BEGIN Stored data
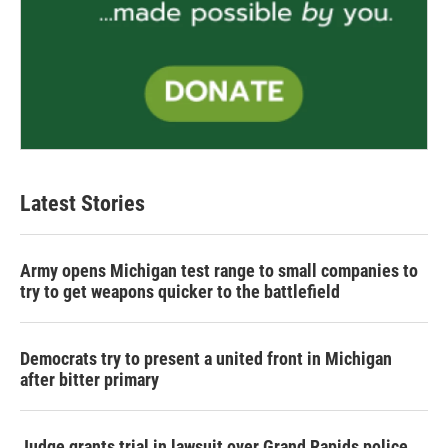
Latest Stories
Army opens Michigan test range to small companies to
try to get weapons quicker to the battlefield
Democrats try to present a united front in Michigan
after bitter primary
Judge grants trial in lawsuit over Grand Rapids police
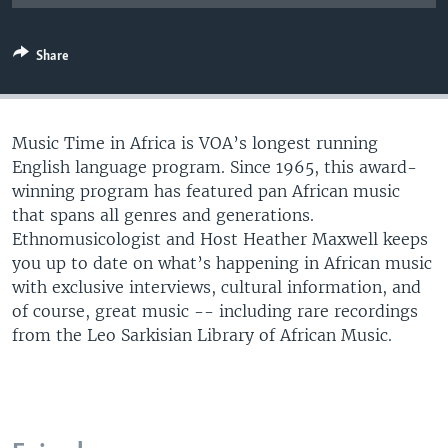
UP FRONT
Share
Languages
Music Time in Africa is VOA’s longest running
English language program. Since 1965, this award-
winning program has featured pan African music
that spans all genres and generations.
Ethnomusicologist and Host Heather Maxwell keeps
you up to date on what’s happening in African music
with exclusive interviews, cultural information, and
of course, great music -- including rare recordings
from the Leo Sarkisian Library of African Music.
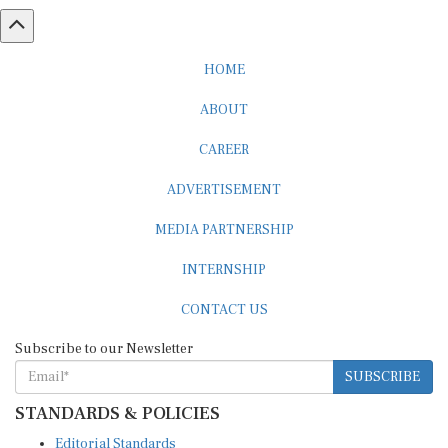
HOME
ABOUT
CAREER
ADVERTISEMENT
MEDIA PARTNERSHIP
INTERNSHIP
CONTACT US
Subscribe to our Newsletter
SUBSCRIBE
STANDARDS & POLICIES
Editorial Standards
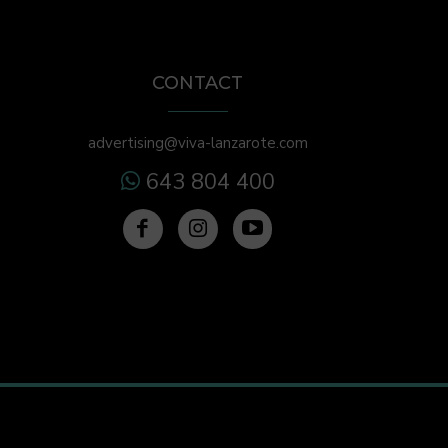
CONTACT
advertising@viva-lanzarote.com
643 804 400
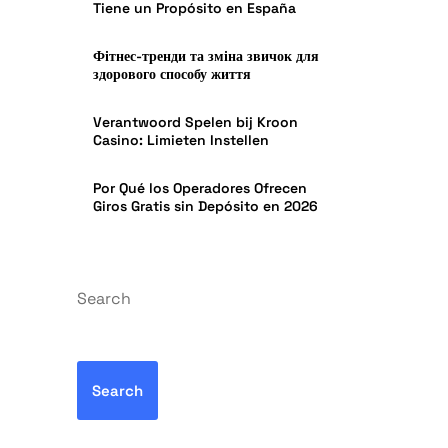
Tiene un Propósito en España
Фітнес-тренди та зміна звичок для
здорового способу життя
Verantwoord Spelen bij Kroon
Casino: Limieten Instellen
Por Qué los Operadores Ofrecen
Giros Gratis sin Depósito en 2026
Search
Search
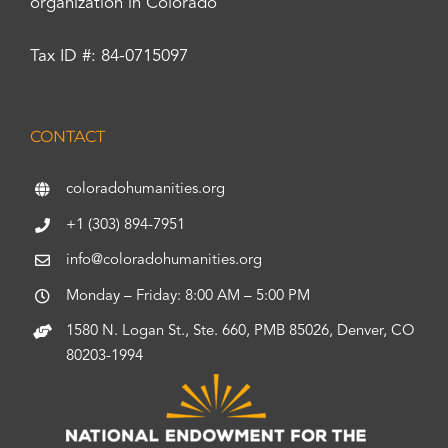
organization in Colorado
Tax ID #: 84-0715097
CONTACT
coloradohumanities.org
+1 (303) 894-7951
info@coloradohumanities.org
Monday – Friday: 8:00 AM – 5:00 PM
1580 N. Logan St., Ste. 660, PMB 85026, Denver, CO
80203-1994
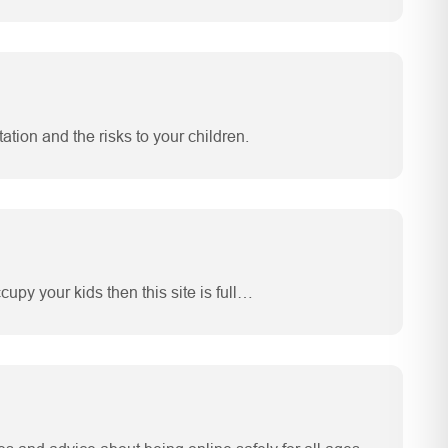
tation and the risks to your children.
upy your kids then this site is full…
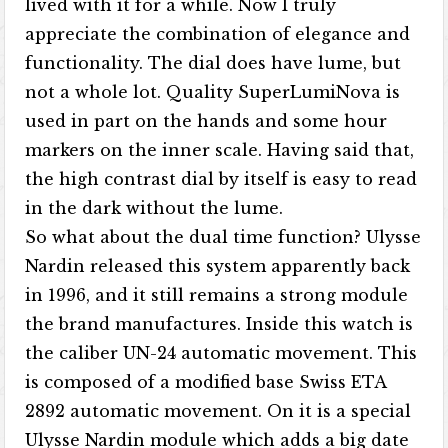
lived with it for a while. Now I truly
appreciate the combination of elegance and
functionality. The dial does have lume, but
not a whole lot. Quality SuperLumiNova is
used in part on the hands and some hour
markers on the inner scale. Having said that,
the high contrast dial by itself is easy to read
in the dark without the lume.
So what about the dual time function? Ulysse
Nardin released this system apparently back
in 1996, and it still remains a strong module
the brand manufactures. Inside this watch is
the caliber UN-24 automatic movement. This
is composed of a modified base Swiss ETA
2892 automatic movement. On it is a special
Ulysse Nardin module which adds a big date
END Stored data
Using the material above, print word for word the lines from the one holding "2892 automatic movement. On it is a special" through the last line.

2892 automatic movement. On it is a special
Ulysse Nardin module which adds a big date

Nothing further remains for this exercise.